In a family that is intact, the income of both parents is typically used to address household and child rearing expenses. This may occur in proportion to the amount of money earned by each parent, and this concept is incorporated into the determination of child support amounts as well after the parents have divorced. Louisiana views child support as an ongoing obligation for both parents, and their children are considered to be entitled to benefit from the incomes of both parents. Further, the state does not desire to allow children to be victimized financially because of challenging family dynamics such as divorce.

Under the Incomes Shares method, support amounts are calculated and recorded on a numerical schedule for use in any given case. Based on the combined parental incomes, estimates are made of the expenditures expected in rearing a child. National averages are used to compute the amounts on the schedule, taking into account the fact that Louisiana is considered a low-income state. The adjusted gross incomes of the parents are determined, and consideration is given to additional support orders connected to other children or spouses from different unions.

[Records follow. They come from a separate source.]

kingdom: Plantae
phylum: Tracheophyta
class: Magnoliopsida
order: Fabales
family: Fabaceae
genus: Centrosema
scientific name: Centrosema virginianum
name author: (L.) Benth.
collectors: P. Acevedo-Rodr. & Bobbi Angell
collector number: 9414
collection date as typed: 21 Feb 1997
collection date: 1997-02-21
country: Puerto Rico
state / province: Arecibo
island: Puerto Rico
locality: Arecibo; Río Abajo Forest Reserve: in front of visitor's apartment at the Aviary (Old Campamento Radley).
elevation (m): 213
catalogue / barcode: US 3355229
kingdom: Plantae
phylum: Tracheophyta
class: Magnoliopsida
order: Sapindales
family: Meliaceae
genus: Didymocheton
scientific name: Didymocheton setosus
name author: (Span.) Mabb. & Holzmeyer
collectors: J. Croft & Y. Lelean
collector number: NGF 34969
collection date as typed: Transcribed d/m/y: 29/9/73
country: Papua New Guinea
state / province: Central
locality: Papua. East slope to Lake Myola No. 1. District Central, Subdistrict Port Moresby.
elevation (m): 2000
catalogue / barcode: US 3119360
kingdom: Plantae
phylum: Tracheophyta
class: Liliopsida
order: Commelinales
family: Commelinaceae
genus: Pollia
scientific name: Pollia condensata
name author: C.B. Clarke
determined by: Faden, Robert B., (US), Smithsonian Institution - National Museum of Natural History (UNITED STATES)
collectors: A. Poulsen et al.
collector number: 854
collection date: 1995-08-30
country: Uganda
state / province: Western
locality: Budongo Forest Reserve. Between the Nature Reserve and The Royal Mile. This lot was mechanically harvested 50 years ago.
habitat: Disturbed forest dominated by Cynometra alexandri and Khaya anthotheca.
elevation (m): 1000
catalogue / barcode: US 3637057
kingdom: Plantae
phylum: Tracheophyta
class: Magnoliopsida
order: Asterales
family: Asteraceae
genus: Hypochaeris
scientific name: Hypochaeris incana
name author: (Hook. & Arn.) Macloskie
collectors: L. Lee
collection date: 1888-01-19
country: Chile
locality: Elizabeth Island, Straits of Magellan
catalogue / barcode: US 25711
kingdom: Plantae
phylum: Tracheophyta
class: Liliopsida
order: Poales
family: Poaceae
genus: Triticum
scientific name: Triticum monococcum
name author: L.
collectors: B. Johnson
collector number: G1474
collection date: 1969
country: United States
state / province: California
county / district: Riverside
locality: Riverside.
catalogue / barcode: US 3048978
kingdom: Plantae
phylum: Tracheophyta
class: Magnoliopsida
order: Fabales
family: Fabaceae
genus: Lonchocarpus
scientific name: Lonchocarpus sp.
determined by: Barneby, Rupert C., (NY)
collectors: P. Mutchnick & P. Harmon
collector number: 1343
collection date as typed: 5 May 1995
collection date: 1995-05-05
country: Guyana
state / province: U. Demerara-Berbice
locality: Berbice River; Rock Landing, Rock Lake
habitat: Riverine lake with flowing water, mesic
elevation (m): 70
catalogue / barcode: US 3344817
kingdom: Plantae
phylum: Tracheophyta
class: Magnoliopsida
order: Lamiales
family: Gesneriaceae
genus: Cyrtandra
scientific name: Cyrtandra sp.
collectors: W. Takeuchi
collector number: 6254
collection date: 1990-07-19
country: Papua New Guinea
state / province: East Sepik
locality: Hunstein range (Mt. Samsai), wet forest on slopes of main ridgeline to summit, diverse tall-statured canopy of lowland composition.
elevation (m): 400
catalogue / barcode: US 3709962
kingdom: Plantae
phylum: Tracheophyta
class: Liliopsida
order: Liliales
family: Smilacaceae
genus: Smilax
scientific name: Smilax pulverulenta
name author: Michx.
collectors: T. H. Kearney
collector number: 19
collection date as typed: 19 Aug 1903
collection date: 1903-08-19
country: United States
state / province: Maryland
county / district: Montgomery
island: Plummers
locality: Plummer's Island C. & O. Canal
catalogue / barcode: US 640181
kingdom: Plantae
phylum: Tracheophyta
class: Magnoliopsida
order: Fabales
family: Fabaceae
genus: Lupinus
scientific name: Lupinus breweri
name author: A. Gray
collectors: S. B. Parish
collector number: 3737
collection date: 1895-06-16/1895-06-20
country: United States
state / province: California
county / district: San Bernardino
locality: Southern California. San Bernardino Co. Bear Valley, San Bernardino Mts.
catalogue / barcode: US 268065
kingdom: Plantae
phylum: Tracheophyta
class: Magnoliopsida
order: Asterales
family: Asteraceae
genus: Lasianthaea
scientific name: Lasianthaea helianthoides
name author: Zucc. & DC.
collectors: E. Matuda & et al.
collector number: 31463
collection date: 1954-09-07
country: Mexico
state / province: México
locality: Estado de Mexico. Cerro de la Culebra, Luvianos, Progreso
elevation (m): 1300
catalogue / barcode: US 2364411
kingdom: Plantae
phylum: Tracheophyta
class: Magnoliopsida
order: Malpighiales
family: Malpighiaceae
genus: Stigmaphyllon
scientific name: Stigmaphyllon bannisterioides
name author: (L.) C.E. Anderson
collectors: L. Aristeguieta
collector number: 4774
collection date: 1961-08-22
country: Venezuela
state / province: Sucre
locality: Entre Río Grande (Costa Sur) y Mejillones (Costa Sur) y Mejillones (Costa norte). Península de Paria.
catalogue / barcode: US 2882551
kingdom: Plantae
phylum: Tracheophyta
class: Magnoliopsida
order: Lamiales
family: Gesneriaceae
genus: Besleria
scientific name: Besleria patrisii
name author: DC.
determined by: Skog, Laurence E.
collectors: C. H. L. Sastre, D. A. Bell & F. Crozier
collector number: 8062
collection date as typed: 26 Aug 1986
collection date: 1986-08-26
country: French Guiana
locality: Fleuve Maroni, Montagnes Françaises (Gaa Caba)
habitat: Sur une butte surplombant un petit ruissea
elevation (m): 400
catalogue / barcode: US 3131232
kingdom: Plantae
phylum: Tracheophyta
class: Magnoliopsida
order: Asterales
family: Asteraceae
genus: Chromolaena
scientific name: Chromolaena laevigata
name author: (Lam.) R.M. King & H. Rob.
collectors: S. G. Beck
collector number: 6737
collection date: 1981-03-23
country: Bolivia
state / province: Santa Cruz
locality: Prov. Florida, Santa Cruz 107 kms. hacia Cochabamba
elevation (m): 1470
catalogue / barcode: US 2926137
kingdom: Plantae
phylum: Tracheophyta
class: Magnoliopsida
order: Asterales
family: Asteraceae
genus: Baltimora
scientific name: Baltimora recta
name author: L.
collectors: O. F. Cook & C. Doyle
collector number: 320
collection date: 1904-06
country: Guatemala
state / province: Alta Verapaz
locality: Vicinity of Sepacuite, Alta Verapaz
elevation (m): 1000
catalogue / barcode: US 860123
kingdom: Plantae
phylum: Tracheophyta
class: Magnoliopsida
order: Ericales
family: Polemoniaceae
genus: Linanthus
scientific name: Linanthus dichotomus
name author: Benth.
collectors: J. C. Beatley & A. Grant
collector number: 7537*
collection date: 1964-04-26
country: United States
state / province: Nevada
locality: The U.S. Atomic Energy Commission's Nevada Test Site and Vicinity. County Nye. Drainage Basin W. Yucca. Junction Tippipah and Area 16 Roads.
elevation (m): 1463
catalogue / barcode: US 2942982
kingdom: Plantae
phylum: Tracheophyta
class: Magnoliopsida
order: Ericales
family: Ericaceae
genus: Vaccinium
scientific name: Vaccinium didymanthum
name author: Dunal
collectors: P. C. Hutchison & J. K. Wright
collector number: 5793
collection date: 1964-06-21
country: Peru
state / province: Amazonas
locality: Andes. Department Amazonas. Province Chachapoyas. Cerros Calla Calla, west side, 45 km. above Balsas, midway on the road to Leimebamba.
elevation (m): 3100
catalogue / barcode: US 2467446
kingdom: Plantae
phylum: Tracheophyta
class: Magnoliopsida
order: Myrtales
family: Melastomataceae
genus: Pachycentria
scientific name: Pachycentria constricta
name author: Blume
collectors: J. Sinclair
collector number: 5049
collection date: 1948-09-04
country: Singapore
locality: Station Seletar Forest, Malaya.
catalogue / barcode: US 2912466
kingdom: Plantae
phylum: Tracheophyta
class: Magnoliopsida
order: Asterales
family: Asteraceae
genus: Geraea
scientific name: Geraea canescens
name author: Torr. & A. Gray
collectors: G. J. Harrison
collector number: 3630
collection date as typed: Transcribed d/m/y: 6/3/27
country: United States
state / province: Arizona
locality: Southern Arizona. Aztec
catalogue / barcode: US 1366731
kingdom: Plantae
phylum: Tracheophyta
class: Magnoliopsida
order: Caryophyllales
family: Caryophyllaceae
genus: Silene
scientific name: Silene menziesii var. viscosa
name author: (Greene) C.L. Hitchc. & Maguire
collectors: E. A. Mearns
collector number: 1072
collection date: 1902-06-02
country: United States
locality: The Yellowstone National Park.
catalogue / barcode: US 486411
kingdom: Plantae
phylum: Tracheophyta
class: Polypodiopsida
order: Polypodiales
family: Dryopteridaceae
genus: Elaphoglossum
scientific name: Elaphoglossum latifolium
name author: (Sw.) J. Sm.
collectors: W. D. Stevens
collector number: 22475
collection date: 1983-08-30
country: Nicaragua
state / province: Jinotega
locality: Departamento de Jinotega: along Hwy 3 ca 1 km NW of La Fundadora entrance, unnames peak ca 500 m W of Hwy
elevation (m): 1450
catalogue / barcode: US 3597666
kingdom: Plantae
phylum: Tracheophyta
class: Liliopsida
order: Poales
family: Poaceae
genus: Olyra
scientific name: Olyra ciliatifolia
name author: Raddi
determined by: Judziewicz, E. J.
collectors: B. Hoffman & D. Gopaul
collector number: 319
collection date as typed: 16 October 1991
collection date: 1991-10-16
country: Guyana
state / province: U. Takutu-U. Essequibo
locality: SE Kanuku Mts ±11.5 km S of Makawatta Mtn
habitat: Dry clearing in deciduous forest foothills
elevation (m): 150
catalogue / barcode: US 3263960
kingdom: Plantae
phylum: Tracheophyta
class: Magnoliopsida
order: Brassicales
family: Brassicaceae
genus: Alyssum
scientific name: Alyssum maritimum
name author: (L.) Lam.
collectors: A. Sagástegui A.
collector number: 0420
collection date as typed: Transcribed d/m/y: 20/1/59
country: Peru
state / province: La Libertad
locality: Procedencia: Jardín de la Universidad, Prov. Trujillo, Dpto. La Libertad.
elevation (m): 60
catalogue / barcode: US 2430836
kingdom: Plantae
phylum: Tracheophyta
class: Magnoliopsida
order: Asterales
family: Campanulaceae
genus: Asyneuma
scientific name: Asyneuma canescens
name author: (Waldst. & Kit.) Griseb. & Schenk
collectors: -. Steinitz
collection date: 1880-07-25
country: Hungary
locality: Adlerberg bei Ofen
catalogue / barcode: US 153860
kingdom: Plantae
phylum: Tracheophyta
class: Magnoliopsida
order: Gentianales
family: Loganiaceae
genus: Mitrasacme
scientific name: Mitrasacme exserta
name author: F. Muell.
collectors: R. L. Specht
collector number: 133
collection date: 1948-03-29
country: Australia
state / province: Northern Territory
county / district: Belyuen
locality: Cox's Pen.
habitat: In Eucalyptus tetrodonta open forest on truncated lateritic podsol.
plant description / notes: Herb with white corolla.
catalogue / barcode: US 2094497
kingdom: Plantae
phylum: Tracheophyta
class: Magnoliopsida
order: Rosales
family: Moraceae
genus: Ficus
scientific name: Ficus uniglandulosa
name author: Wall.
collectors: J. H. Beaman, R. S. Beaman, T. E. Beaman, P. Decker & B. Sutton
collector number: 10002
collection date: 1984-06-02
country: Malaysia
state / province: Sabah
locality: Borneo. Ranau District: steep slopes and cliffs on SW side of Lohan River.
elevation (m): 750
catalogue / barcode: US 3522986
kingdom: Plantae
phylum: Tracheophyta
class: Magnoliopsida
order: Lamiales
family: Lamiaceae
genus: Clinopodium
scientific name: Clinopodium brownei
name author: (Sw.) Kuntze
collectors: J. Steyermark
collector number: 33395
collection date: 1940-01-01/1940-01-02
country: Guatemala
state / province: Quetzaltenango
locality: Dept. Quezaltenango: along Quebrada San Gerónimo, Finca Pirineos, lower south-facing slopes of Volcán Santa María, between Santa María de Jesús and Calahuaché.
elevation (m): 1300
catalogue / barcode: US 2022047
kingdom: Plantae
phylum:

A worksheet is used for computation of income, expenses, and total support obligation, which is used to calculate the percentage of support attributed to each parent. The individual who is considered the non-domiciliary parent is then responsible for paying his or her share of the support amount to the other parent. However, certain direct payments such as health insurance costs may be deducted from the scheduled child support payment.

Because a support order is set at a specific point in time, there may be changes in circumstance in the future that could affect a parent’s ability to continue paying at the same level. In such a case, it may be necessary to bring the matter back to court in order to obtain a modification.